We are approaching the age of artificial intelligence at a rapid pace. Whether this is a good or bad thing remains to be seen – and is the topic of a contentious debate among some of the smartest people on the planet.
Today’s announcement by Microsoft has me quite impressed. They’ve developed an incredibly accurate way for computers to ‘see’ or, rather, to understand what is in front of their camera(s). In other words, they can understand what they’re seeing and quickly identify things faster than you. They’re powerful computer eyes.
Read “Delving Deep into Rectifiers: Surpassing Human-Level Performance on ImageNet Classification” announcement and download the PDF here.
The benchmark has typically been something called the ImageNet dataset. This is a grouping of images that humans can examine and identify. The typical error rate of a human is about 5.1 percent. Microsoft’s new deep-learning computer system has achieved a rate of just 4.94 percent. While that may not seem like a significant improvement, it’s only the beginning for the computer-based approach. Recall and interpretation are slowly being developed to a point where computers will be able to instantly and reliably understand the ImageNet dataset with an even smaller error rate.
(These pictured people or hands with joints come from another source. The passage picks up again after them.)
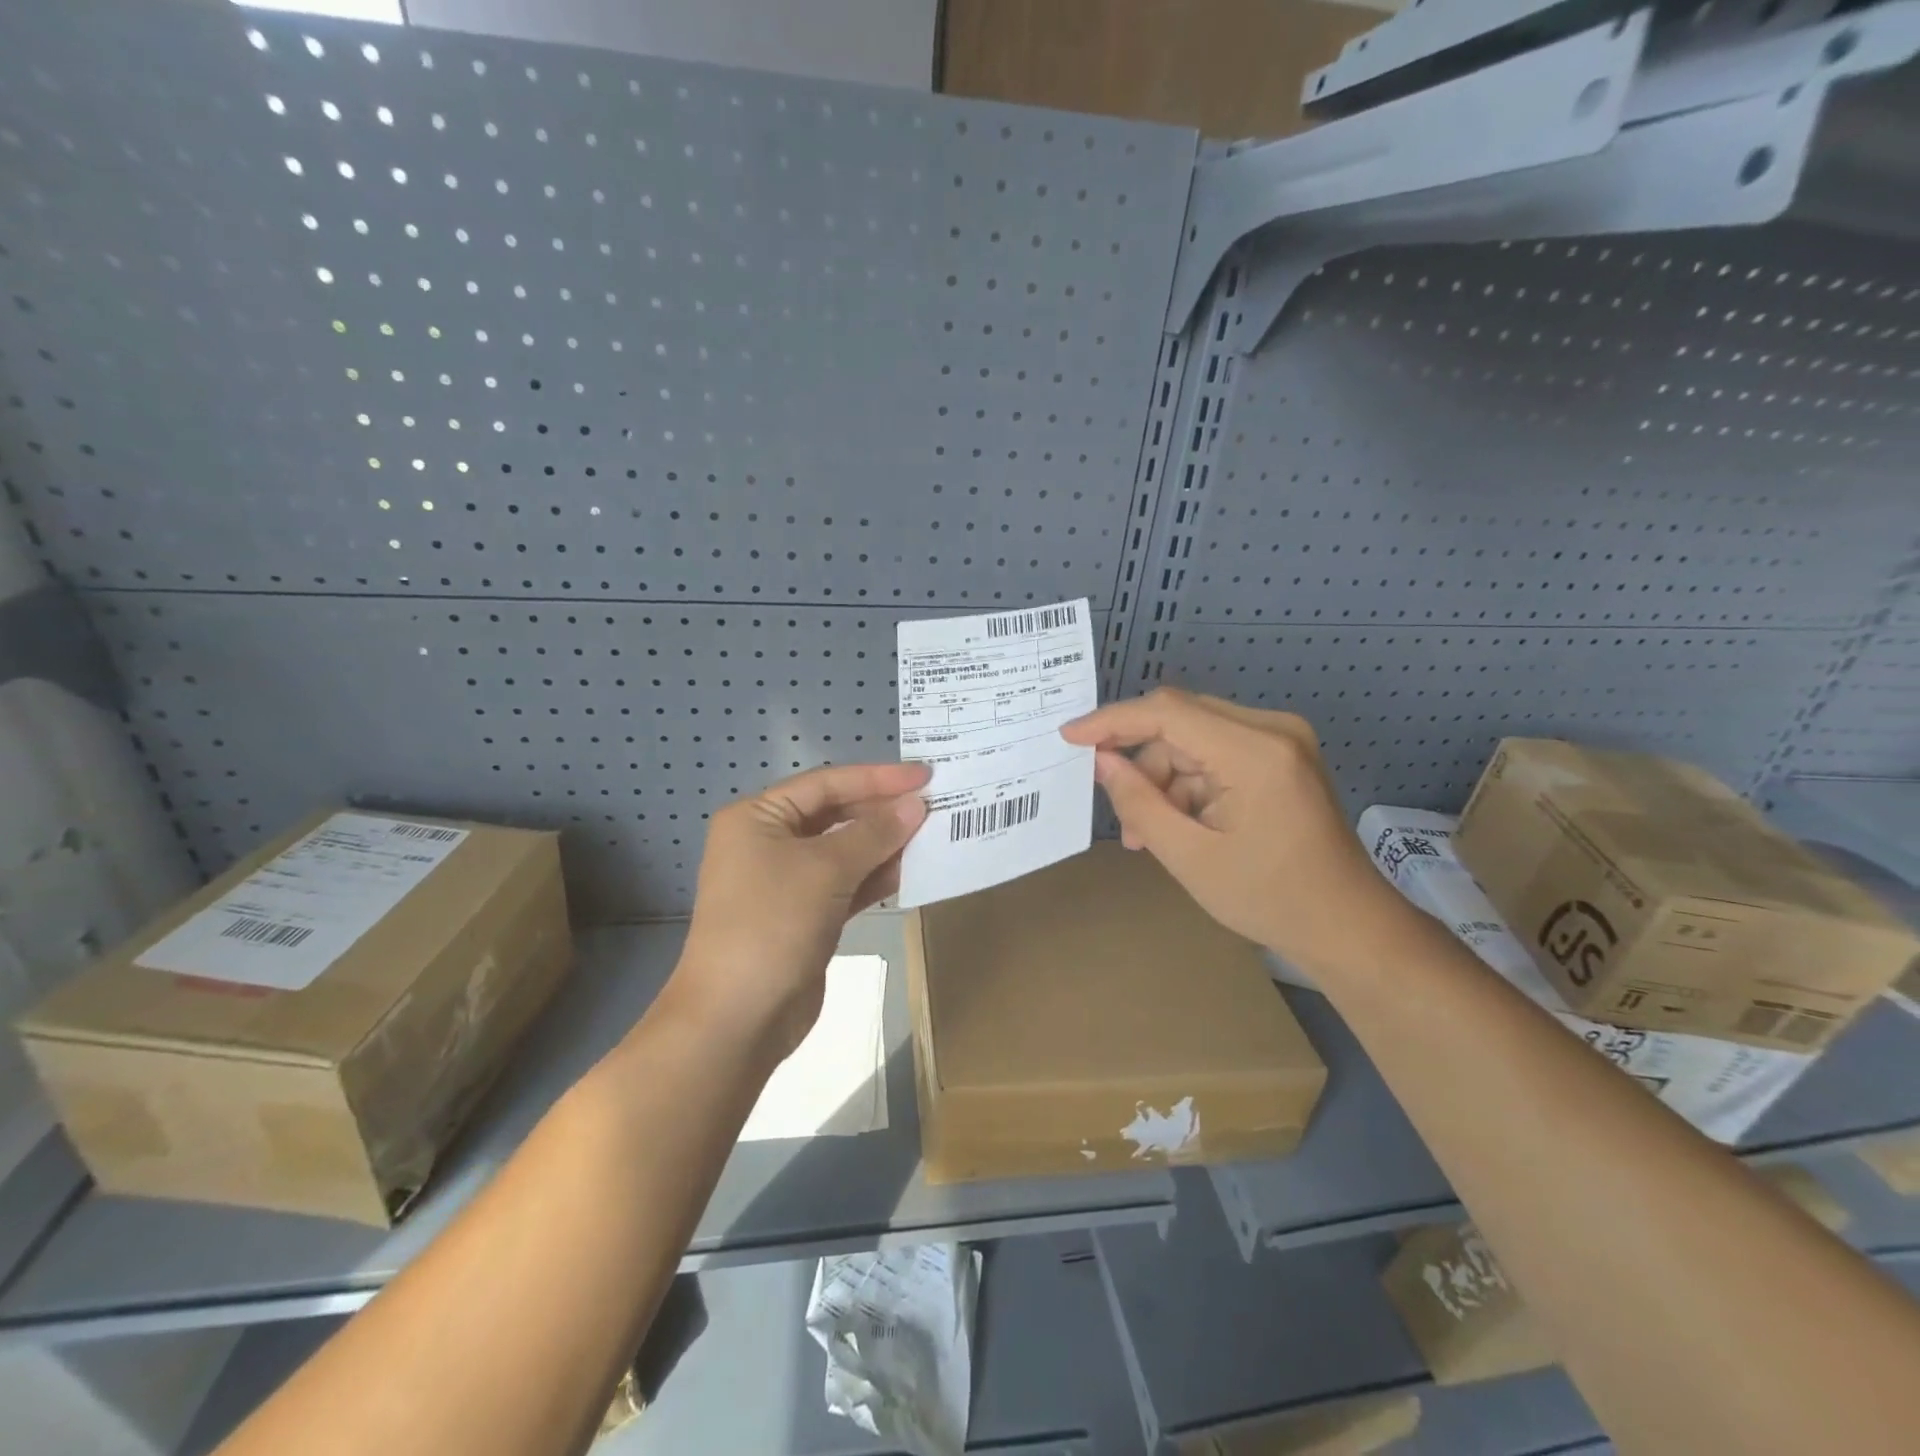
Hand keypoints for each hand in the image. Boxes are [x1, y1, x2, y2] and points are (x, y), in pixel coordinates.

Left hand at [672, 762, 928, 1059]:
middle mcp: (769, 842)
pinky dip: (874, 877)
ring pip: (843, 851)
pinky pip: (845, 884)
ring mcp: (786, 882)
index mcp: (758, 817)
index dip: (877, 777)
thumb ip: (874, 833)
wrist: (738, 1019)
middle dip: (882, 811)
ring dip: (884, 844)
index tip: (924, 775)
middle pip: (835, 814)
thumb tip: (916, 805)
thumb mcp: (825, 869)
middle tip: (934, 804)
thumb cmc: (773, 924)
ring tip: (932, 834)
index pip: (826, 784)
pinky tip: (910, 870)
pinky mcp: (805, 916)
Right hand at [1061, 689, 1406, 975]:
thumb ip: (1138, 802)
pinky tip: (1179, 826)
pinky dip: (1189, 785)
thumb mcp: (1189, 856)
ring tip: (1149, 835)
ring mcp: (1280, 741)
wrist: (1348, 926)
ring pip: (1193, 740)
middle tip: (1118, 811)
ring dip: (1163, 780)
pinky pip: (1215, 754)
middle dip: (1140, 763)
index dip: (1111, 721)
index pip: (1167, 712)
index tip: (1069, 736)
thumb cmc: (1270, 898)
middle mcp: (1272, 730)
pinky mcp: (1280, 756)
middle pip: (1179, 722)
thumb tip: (1101, 761)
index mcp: (1255, 751)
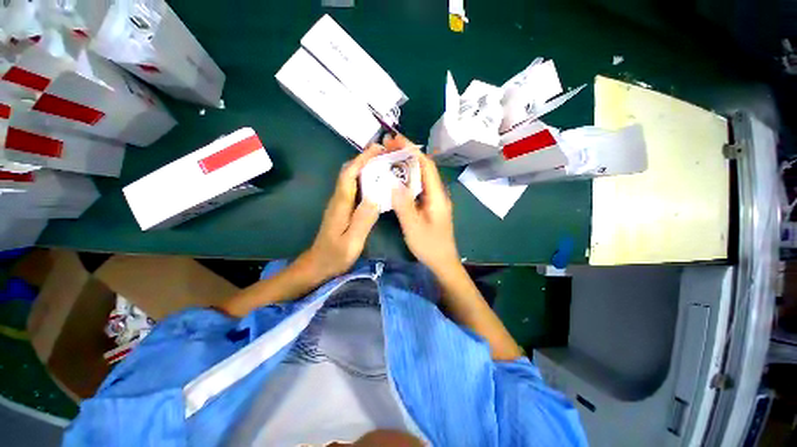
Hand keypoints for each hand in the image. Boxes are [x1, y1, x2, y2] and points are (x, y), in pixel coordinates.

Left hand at [299, 144, 382, 281]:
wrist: (317, 265)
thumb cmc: (335, 255)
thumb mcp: (352, 241)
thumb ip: (363, 219)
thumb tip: (377, 196)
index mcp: (340, 204)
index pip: (349, 174)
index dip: (362, 159)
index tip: (377, 149)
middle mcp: (338, 199)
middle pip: (349, 172)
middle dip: (365, 159)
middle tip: (385, 154)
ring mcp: (339, 203)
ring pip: (352, 179)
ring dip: (365, 168)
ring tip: (384, 164)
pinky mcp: (343, 209)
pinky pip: (354, 188)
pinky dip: (365, 180)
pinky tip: (377, 184)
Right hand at [388, 135, 460, 274]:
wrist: (442, 262)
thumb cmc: (429, 246)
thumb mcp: (413, 226)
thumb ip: (404, 204)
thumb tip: (393, 182)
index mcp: (437, 195)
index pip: (426, 165)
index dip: (412, 150)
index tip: (395, 139)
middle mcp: (438, 193)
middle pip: (424, 167)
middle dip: (407, 154)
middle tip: (387, 146)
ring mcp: (434, 199)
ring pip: (421, 176)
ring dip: (406, 165)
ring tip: (389, 157)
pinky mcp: (429, 205)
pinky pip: (418, 186)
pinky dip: (407, 178)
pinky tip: (396, 178)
Prior to Microsoft’s breakthrough, the best result had been from Google (6.66 percent error rate) and Baidu (5.98 percent error rate).
What The ImageNet Test Looks Like
In short, the computer or a human subject identifies pictures. In the below images, the term ‘GT’ means ‘ground truth’ which is essentially the correct answer:
What you see below are additional images that are part of the test. How do you do? Think you can identify all the images without looking at the ‘GT’ answer?
What Microsoft Is Saying
“To our knowledge, our result is the first published instance of surpassing humans on this visual recognition challenge,” the paper states. “On the negative side, our algorithm still makes mistakes in cases that are not difficult for humans, especially for those requiring context understanding or high-level knowledge…
“While our algorithm produces a superior result on this particular dataset, this does not indicate that machine vision outperforms human vision on object recognition in general . . . Nevertheless, we believe our results show the tremendous potential of machine algorithms to match human-level performance for many visual recognition tasks.”
Jian Sun of Microsoft Research sheds some light on why computers aren’t perfect in this Microsoft post: “Humans have no trouble distinguishing between a sheep and a cow. But computers are not perfect with these simple tasks. However, when it comes to distinguishing between different breeds of sheep, this is where computers outperform humans. The computer can be trained to look at the detail, texture, shape and context of the image and see distinctions that can’t be observed by humans.”